Riddles on the Court
The papaya sat on the kitchen counter, bright orange like a traffic light telling me to STOP overthinking everything. Mom had bought it from the specialty market, another attempt to connect me with my heritage through fruit I didn't ask for.
"You try out for the team yet?" Jordan leaned against my locker, baseball cap backwards like he'd been born that way. Everyone played baseball at Oak Ridge. It was practically a law.
"Actually," I adjusted my backpack strap, "I'm trying out for padel."
Jordan's face did that thing where someone pretends they know what you're talking about but they definitely don't. "Cool, cool. Is that like... lacrosse?"
"It's tennis meets squash meets anxiety," I said, which wasn't helpful. But how do you explain that you'd spent all summer watching padel tutorials at 3 AM, hypnotized by the glass walls and the way the ball didn't die when it hit them? How do you explain that baseball felt like performing in someone else's skin?

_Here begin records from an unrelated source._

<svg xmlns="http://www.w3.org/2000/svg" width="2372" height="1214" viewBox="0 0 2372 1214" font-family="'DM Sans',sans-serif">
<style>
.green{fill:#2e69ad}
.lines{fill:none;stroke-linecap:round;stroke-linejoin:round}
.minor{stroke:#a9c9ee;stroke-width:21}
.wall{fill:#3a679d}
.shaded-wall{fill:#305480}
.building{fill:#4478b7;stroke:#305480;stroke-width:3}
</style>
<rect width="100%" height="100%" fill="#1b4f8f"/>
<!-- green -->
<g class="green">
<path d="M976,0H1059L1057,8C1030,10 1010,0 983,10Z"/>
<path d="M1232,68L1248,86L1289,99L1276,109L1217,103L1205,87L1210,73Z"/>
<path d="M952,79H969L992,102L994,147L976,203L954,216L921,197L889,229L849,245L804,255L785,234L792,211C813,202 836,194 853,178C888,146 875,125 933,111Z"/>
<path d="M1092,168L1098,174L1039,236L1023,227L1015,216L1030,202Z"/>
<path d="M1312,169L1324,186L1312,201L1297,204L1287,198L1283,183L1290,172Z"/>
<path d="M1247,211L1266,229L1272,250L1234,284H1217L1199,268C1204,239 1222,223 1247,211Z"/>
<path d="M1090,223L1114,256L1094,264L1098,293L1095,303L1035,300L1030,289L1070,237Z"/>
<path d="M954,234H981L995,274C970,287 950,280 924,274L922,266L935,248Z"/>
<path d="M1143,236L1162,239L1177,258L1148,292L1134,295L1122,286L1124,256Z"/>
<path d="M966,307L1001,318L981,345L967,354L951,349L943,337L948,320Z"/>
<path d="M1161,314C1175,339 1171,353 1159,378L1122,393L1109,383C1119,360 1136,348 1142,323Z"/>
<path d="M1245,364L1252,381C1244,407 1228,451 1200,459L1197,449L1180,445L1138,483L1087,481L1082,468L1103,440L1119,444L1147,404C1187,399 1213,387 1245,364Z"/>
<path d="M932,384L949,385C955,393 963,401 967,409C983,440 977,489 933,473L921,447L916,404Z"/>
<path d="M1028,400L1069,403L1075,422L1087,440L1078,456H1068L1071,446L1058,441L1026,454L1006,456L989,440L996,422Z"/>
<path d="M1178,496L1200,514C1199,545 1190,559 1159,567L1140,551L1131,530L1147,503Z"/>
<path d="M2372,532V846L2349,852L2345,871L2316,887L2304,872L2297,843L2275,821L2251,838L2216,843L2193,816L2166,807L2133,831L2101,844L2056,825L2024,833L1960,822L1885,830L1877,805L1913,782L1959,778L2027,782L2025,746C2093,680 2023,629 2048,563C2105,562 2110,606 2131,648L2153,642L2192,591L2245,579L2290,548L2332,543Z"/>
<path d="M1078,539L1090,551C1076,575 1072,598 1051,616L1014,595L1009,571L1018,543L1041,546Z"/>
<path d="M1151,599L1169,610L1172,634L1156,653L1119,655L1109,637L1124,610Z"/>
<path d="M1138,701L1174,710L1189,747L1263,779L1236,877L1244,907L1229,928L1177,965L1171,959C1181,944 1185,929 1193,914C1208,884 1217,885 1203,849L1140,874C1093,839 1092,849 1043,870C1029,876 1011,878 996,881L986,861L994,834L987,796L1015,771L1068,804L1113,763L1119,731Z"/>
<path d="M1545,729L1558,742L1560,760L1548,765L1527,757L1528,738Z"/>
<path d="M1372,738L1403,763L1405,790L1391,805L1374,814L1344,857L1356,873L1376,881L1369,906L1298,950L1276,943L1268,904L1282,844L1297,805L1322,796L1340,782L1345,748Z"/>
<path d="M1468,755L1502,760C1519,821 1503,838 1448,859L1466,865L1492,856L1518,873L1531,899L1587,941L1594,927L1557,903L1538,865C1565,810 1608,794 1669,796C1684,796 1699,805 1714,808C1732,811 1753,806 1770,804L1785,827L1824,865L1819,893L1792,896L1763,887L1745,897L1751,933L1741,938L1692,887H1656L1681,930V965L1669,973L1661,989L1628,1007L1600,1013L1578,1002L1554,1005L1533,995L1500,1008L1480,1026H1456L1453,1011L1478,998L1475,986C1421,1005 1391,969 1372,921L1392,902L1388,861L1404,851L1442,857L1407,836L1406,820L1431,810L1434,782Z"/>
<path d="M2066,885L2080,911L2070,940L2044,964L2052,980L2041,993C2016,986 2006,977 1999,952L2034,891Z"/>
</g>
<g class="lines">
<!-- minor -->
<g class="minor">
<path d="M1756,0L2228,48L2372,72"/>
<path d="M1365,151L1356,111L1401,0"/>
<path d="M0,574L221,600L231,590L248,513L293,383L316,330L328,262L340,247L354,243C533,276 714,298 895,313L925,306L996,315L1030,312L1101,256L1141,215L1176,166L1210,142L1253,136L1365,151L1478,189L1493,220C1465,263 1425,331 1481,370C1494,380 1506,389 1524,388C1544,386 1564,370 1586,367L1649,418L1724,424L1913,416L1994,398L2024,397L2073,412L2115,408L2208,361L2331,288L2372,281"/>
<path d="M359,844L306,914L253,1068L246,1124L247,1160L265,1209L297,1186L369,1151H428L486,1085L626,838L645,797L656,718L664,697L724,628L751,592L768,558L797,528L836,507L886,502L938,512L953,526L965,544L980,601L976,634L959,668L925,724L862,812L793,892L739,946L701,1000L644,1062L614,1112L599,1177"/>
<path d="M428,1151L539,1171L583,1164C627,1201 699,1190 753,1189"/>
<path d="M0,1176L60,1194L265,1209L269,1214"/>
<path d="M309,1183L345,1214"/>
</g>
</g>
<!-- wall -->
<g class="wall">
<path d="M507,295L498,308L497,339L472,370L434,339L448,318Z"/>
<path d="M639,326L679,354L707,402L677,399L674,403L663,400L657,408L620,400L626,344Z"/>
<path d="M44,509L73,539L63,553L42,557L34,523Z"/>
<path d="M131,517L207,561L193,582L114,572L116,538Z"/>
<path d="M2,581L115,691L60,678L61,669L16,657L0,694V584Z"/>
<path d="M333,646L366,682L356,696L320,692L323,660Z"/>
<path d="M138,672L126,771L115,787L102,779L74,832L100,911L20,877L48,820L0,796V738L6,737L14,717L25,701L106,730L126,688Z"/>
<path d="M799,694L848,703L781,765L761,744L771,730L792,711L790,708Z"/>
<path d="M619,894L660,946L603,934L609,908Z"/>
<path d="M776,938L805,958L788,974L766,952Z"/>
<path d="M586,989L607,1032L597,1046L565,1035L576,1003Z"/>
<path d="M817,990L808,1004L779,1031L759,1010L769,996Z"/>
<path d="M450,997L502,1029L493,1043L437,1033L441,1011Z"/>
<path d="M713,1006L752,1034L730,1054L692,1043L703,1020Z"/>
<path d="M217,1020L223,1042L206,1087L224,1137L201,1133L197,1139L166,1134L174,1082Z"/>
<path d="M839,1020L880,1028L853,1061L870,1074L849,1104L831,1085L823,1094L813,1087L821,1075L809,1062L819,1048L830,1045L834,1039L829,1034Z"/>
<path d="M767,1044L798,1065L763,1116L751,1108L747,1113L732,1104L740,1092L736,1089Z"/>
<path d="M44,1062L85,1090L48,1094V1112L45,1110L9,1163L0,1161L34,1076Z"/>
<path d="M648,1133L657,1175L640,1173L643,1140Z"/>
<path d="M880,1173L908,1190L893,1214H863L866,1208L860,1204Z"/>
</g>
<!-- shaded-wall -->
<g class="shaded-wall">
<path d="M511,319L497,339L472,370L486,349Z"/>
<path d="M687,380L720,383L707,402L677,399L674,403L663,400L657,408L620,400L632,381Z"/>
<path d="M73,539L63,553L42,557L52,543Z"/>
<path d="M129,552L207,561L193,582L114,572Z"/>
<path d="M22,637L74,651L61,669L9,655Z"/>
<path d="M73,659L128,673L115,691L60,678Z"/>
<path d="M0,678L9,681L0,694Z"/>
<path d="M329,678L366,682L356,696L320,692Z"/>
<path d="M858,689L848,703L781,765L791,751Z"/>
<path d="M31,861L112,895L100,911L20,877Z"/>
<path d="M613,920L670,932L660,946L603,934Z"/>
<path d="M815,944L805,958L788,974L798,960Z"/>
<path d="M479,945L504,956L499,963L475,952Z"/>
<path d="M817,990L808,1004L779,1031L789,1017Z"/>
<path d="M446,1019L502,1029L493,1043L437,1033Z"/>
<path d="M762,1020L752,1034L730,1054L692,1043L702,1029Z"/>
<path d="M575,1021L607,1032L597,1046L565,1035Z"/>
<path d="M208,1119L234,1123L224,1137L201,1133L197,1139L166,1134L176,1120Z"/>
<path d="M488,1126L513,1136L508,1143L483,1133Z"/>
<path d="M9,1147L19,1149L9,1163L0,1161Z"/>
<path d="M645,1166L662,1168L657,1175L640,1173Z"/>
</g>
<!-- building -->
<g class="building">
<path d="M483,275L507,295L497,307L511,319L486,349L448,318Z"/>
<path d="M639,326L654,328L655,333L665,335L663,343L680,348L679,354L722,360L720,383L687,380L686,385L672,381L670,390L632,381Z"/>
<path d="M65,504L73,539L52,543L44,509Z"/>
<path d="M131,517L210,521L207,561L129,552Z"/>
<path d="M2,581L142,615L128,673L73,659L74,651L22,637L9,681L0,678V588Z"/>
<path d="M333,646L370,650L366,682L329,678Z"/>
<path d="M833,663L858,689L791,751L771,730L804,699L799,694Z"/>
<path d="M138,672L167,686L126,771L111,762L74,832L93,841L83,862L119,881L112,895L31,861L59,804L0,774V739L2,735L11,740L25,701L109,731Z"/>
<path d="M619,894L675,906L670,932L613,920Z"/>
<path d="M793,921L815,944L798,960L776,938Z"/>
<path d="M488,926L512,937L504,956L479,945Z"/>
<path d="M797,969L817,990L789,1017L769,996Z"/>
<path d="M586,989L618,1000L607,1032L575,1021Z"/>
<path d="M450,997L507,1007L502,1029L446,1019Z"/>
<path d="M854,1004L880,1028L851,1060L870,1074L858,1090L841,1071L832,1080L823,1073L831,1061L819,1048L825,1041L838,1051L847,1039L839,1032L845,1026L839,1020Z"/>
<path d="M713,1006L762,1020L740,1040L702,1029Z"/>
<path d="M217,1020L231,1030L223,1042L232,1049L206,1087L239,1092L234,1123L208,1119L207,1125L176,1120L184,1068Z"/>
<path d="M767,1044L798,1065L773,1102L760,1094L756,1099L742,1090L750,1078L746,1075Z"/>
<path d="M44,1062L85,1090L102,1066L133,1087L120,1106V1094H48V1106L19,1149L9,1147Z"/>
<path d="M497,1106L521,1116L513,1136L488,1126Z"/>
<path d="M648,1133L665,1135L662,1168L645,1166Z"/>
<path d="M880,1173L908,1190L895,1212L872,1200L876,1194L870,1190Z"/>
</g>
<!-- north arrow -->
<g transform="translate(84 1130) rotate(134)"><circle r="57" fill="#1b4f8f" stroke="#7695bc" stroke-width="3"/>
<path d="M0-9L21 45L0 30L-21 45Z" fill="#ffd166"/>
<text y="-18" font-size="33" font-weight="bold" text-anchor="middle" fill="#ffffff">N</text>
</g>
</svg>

The tryouts were held at the new courts behind the rec center. Coach Martinez—a former pro with eyes that missed nothing—watched me warm up. I was the only one not wearing expensive gear. My shoes were from the discount bin, my racquet borrowed from the lost-and-found.
"You're overthinking," she said, like she could see the sphinx-sized riddle in my head: Who am I allowed to be? The baseball player everyone expected? The weird kid who got excited about paddle sports? The daughter who couldn't even pronounce papaya right the first three times?
"Hit it like you mean it," Coach said.
I did. The ball cracked against the glass, a satisfying sound that echoed through the court. Again. Again. Each shot felt like claiming something I hadn't known I could own.
"You're in," Coach said, not looking up from her clipboard. "Practice starts Tuesday."
That night, I finally tried the papaya. It was sweet and strange and nothing like I expected. Some things, I realized, you have to taste for yourself.